I think it's great, and fitting that a gun forum would have a section devoted to the dogs. These are our girls...

Alex


















Rudy









Kacey


----------



## themayer78 (Jan 23, 2008)

Just a few more...


----------



## Wandering Man (Jul 9, 2006)

Welcome aboard!

Always glad to see another dachshund owner here.

WM


----------



## Baldy (Jun 21, 2006)

Welcome from down in the swamp. Sure do like your pups.:smt023


----------



## john doe. (Aug 26, 2006)

Cute dogs!


----------



## cvillechopper (Jan 27, 2008)

Great dogs. They don't know they're small, do they?


----------



## riot earp (Jun 11, 2006)

cvillechopper said:


> Great dogs. They don't know they're small, do they?

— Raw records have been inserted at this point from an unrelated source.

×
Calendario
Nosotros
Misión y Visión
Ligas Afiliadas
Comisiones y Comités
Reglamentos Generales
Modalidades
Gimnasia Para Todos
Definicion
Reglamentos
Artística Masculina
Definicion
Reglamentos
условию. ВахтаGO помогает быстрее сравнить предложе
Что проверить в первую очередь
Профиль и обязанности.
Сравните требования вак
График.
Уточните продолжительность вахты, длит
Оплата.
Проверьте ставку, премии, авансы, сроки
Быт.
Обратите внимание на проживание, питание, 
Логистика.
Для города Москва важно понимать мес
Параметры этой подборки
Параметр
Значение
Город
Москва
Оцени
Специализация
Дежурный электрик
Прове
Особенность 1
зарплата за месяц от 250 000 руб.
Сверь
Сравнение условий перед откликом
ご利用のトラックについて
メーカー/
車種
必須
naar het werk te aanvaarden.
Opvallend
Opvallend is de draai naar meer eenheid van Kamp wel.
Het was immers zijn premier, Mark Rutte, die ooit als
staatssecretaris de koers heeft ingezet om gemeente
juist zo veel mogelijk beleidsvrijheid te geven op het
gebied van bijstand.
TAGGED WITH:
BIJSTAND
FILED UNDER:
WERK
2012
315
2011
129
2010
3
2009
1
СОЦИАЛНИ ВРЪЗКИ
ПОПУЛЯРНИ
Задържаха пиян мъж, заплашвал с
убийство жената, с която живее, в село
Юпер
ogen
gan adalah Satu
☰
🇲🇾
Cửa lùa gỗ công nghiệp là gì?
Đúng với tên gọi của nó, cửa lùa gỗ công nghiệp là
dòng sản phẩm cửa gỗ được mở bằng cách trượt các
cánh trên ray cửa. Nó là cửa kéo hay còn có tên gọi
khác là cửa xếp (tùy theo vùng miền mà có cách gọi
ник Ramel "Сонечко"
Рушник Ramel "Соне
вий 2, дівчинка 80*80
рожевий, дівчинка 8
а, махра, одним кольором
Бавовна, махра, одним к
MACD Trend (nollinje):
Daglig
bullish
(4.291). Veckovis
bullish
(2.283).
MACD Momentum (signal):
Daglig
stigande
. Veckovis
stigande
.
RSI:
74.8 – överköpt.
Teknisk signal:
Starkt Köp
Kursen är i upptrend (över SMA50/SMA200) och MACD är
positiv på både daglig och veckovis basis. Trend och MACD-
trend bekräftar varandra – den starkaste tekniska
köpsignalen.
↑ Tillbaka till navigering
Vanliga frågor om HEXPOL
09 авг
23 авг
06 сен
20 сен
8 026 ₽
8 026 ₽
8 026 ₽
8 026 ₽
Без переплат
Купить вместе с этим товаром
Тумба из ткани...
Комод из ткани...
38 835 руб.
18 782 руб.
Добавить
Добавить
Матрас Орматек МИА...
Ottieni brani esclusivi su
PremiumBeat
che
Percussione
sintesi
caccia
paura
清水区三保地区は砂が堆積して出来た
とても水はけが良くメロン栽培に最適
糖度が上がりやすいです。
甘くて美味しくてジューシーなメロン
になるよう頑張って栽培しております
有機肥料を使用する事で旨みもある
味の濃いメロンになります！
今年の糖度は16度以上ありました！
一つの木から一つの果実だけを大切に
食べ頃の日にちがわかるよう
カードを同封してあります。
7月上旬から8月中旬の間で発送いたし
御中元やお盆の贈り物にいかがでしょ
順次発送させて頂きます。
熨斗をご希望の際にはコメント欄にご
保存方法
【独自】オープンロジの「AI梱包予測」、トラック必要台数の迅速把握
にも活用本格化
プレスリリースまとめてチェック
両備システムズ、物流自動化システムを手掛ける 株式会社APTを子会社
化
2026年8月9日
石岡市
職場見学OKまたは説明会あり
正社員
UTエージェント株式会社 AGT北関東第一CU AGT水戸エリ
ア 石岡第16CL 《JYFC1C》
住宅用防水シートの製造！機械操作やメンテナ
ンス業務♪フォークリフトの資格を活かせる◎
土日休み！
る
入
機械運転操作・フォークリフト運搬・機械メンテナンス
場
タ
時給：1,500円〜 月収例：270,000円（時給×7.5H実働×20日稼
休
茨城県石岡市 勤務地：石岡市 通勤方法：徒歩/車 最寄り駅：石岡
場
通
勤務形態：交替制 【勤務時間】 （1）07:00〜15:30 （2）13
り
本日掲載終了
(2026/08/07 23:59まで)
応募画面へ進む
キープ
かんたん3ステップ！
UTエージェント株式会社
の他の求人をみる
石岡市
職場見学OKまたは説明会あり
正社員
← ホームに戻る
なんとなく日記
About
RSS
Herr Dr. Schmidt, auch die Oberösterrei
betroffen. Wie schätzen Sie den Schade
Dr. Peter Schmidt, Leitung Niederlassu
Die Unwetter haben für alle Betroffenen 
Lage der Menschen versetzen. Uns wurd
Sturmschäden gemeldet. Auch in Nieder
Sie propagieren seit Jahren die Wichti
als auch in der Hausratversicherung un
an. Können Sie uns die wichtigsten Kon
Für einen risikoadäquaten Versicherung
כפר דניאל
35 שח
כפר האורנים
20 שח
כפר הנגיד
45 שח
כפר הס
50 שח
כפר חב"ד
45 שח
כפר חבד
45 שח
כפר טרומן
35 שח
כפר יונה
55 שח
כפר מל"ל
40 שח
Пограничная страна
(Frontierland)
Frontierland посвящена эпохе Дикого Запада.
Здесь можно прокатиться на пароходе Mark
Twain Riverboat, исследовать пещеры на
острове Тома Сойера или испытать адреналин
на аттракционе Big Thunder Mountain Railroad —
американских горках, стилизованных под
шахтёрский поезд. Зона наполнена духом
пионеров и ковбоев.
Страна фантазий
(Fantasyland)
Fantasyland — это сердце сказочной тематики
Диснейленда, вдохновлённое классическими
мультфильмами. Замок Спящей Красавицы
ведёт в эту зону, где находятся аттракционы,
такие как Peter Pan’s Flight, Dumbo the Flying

Thats whats cool about little dogs. We have a 6lb Maltese that takes no poop off of nothing.

Nice dogs.


----------



## themayer78 (Jan 23, 2008)

Thank's for all the kind words. We do love our dogs. I married into the hot dog but have definitely become a dachshund person since. And yes they have no clue of their size. Alex is by far the biggest @ 60lbs and I think she thinks she is the smallest, she's the most gentle. Rudy is full grown @ 20lbs and is FULL of herself. 

Thanks again,
Ben


----------



## fivehourfrenzy (Aug 12, 2007)

Dachshunds are great. Have you ever seen the movie The Great Dachshund? If not, buy it. Don't bother renting it 'cause you'll wanna watch it over and over again.


----------



## themayer78 (Jan 23, 2008)

Can you tell me more about "The Great Dachshund"? I looked for it but could only find a movie called "The Ugly Dachshund" about a great dane that thinks it's a dachshund.

Ben


----------



## SuckLead (Jul 4, 2006)

Great dogs you got there! Love the shot of the dog in the blanket. LOL!


----------